Rinani Group Bhd has finally taken over Kuala Lumpur City FC, a month after announcing it had a majority stake in the football club.
Earlier, there was a ‘miscommunication’ when the financial consulting firm prematurely announced that it had acquired the controlling stake in the club. In reality, it had only signed a Term Sheet. Although legally binding, the deal was still subject to due diligence and confirmation from the Kuala Lumpur Football Association (KLFA) executive council.
Rinani Group signed the share sale agreement (SSA) with KLFA last night.

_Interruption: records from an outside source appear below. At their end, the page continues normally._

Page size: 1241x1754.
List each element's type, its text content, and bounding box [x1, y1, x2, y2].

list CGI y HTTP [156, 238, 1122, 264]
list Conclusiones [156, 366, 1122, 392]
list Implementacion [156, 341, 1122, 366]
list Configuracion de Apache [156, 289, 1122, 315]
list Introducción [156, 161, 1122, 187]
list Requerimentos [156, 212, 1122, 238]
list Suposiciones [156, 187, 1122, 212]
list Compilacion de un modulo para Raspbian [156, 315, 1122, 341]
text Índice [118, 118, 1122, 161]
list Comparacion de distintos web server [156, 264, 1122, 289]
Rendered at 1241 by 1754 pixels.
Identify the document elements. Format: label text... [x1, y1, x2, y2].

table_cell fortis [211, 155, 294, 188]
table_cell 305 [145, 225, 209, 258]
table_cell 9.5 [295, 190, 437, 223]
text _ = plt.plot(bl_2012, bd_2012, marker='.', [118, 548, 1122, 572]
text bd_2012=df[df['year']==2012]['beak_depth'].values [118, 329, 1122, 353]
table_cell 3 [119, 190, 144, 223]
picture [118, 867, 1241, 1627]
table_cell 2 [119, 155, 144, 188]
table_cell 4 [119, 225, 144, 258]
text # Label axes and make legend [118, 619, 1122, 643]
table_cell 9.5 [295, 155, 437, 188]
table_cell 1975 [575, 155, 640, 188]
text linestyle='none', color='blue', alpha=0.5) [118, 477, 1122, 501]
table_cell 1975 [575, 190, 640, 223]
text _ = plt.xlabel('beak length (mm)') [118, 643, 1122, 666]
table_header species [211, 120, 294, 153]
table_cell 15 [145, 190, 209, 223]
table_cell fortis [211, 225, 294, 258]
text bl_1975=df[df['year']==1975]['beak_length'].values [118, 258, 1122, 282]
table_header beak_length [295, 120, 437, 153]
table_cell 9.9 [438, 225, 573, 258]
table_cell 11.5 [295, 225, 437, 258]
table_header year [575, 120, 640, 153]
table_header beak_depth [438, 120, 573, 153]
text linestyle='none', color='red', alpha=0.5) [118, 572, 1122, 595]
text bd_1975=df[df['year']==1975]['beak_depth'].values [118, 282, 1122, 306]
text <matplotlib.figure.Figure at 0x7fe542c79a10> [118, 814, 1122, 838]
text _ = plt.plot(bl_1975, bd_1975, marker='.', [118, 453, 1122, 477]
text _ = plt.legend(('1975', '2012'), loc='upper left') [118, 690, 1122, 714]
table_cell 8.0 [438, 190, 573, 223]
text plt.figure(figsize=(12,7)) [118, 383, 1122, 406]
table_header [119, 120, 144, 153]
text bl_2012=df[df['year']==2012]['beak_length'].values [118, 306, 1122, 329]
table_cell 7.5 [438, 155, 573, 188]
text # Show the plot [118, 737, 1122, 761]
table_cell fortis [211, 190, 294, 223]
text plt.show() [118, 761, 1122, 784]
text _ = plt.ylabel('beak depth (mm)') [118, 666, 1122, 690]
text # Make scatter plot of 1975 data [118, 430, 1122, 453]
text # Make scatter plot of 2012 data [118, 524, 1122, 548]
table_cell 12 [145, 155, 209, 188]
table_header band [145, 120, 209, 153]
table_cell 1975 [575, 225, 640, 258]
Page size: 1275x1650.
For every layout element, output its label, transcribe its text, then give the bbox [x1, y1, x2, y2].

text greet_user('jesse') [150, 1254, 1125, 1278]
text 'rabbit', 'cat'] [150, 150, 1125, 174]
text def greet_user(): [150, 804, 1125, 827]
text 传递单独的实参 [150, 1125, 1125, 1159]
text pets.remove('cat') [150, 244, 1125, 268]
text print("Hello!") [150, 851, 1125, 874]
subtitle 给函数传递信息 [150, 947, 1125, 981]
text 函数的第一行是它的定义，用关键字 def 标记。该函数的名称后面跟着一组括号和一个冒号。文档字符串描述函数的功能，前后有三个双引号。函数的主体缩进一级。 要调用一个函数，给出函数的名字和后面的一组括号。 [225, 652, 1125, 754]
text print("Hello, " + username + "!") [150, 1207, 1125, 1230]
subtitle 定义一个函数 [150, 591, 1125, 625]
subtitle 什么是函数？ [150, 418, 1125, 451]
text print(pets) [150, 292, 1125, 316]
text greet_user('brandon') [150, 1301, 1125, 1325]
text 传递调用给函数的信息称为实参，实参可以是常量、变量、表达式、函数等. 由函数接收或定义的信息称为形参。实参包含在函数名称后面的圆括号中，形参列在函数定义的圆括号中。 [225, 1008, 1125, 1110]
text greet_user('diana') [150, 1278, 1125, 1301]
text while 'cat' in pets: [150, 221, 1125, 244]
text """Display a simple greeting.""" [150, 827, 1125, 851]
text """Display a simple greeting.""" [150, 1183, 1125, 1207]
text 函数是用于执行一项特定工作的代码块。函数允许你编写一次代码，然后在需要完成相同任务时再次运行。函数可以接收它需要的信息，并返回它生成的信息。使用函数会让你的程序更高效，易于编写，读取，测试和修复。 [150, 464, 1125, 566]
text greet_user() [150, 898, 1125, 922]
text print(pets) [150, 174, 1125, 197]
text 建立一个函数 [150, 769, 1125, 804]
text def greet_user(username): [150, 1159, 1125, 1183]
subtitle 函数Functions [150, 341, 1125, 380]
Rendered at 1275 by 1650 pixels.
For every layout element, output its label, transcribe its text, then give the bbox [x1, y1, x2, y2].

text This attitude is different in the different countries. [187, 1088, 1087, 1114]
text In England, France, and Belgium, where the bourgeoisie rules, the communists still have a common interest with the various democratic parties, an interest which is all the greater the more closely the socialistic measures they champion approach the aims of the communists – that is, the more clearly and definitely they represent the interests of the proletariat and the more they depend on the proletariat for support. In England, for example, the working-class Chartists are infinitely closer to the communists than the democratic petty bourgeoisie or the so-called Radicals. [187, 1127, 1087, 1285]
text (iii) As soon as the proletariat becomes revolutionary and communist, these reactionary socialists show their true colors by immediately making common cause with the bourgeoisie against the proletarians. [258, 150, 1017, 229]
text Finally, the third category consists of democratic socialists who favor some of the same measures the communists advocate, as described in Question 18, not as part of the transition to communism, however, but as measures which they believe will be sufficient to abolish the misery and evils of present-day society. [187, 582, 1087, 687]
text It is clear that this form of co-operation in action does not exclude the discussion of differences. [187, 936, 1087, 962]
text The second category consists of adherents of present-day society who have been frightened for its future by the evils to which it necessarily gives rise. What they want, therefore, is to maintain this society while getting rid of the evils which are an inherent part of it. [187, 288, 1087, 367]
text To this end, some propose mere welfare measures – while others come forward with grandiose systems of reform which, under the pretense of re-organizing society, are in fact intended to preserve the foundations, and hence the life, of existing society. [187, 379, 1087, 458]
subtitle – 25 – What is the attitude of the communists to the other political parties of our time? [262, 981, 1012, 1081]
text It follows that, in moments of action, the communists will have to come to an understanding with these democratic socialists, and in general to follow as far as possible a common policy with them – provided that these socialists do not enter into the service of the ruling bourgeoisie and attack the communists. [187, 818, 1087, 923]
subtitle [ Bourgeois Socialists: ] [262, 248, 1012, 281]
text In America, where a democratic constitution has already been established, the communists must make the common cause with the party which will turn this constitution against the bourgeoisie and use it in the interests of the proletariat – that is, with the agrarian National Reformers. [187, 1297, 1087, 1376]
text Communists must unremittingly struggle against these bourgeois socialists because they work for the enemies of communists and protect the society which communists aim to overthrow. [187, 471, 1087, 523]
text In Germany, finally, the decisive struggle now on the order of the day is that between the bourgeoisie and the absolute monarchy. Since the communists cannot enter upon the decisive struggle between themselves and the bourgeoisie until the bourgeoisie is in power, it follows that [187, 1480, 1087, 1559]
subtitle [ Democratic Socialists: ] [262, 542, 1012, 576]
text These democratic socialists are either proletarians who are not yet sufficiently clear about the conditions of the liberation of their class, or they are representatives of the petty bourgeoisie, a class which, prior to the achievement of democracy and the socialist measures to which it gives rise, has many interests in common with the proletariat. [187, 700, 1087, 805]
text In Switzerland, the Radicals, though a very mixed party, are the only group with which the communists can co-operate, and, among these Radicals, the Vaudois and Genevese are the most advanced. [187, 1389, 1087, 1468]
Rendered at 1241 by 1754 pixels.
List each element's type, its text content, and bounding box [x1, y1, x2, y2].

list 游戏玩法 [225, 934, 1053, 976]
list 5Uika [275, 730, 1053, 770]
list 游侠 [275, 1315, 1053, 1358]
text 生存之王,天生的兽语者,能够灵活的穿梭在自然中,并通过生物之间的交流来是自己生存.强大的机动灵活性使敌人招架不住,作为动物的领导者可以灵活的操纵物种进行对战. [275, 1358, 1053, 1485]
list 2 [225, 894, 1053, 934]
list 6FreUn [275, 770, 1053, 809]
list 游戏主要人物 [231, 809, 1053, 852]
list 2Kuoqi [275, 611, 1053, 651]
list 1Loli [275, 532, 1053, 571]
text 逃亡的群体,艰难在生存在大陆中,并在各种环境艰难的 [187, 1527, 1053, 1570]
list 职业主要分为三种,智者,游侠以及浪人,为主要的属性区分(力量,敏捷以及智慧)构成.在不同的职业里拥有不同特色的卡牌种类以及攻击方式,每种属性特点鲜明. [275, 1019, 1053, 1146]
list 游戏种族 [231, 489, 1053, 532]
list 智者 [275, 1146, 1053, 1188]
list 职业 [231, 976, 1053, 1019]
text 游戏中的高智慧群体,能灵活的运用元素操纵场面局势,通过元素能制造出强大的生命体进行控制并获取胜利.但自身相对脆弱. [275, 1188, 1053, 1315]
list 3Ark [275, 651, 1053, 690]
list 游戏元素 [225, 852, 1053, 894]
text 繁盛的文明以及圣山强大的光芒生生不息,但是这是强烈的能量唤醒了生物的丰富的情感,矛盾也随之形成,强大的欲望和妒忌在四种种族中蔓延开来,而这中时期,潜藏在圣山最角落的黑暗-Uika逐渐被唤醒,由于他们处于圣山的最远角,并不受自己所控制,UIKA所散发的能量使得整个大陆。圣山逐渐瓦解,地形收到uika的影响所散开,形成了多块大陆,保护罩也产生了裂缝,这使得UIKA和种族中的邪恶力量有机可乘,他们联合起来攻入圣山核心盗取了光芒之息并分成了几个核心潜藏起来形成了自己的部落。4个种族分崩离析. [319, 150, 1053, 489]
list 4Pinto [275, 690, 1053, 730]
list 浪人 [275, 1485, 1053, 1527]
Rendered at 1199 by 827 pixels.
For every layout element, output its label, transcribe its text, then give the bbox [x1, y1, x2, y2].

“The SSA officially makes Rinani the majority owner of Kuala Lumpur City FC. We pledge to bring KLCFC’s performance on the pitch to a higher level by concentrating on coaching, player recruitment, and youth development, and we promise our fans better engagement and experience, for their money’s worth,” said Rinani director Azri Azerai.
“Besides the game, we will also focus on enhancing the revenue stream for KLFC in order for it to be sustainable.
“We will work towards having more corporate tie-ups and sponsorships for the club to be financially sustainable, as well as to ensure that training levels can bring the club to the international stage.”
Last month, Azri shared his vision with Twentytwo13.
KLFA president Khalid Samad said it was a historic day, and that the privatisation of the club was in the best interests of KLFA and Kuala Lumpur City FC.
Rinani’s acquisition is in line with the directives from FIFA, football’s international governing body, and the Asian Football Confederation, to have state-run football teams be professionally run, privately financed, and independently owned.